Where Christian is now

Christian didn’t stop at the book. He’s now a DPhil candidate at Oxford’s Department of Experimental Psychology, supervised by Professor Chris Summerfield and co-supervised by Jakob Foerster in Engineering Science. His doctoral research tackles a question the book identified but couldn’t fully answer: how do we build mathematical models that capture what humans actually value?

The research direction is telling. Standard reinforcement learning assumes things in the world simply have reward value — a fixed number attached to an outcome. But Christian’s Oxford work challenges this assumption. Humans don’t just receive value passively. We assign it. We revise it. The fox decides the grapes were sour. We change what we want based on what we learn is possible. Current AI alignment techniques don’t account for this.

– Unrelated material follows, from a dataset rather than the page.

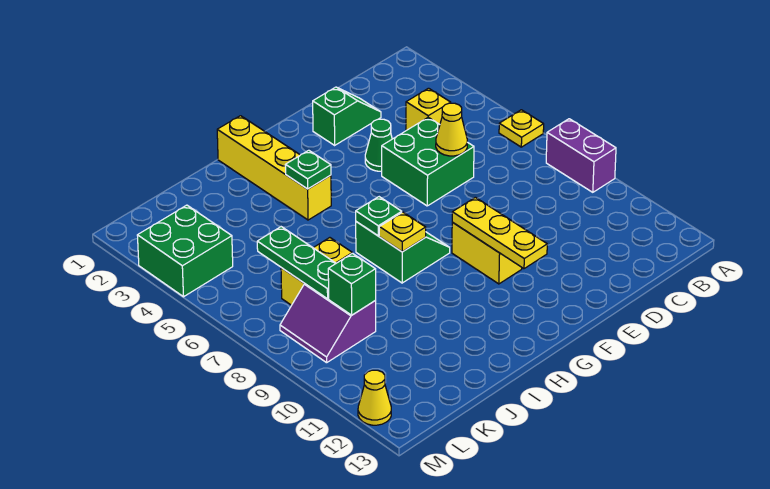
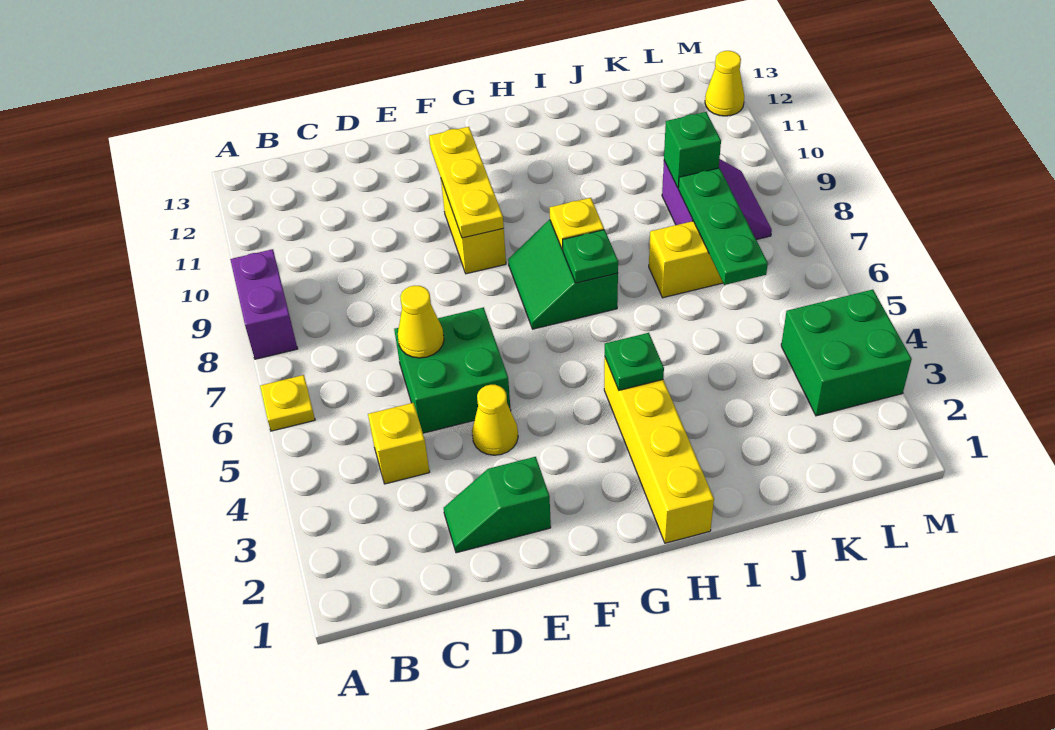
green cone E4 level 1 -> yellow cone E4 level 1

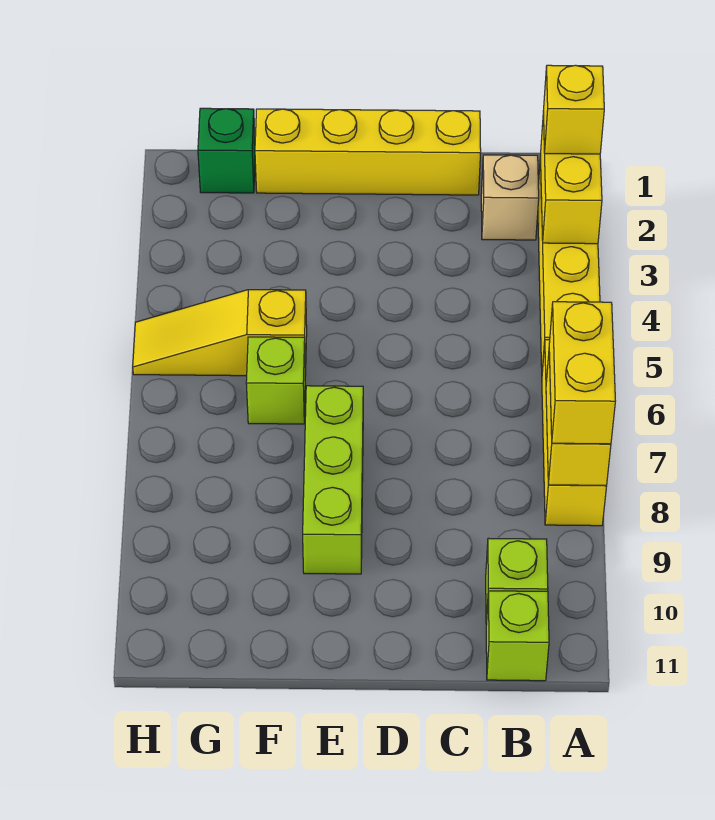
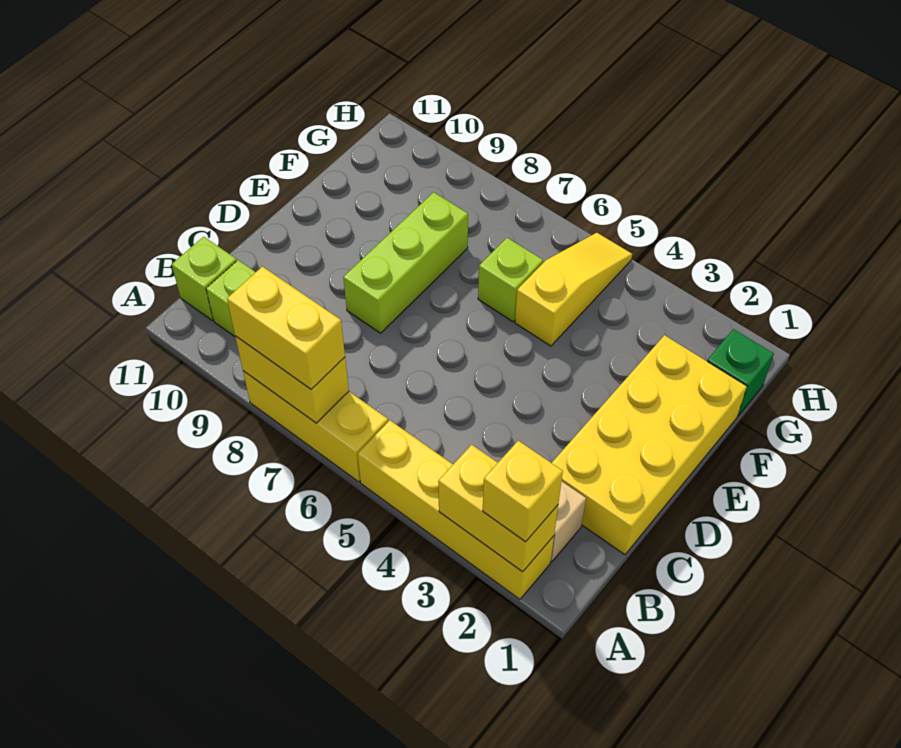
yellow brick C1:F1 level 1 -> yellow brick C1:F2 level 1
lime brick E7:E9 level 1 -> lime brick D8:F8 level 1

His recent public comments are worth noting. On Constitutional AI and RLHF — the alignment techniques that emerged after his book — Christian has said they’ve "proven more successful than I would have imagined even a couple years ago." But he’s careful to flag the uncertainty: we don’t yet know if these techniques will scale to more capable systems.

He’s also sharpened a point the book only hinted at: alignment is fundamentally political, not just technical. Whose values get embedded? Who decides which fairness criteria to prioritise? These are, as he puts it, "the oldest normative questions in human civilisation" — now encoded in software that runs at global scale.

In 2024, The New York Times placed The Alignment Problem first on its list of the five best books about AI. The recognition came four years after publication — a sign that the book’s arguments have only become more relevant as the technology it describes has accelerated.

Who should read this

Anyone building AI systems. Anyone buying them. Anyone managing a team that uses them. The book doesn’t assume technical expertise but it doesn’t condescend either. Christian writes for a general audience and treats the reader as intelligent.

If you’re in a position to make decisions about AI adoption — what tools to deploy, how to govern them, what risks to accept — this book gives you the vocabulary and the framework to ask better questions.

The central message: alignment is a human problem, not a technical one. The hardest part of building intelligent systems isn’t making them powerful. It’s making sure they do what we actually want. And that starts with the much harder work of figuring out what we actually want.

The Alignment Problem: Machine Learning and Human Values by Brian Christian. Published 2020 by W.W. Norton. Available in hardback, paperback, and audiobook.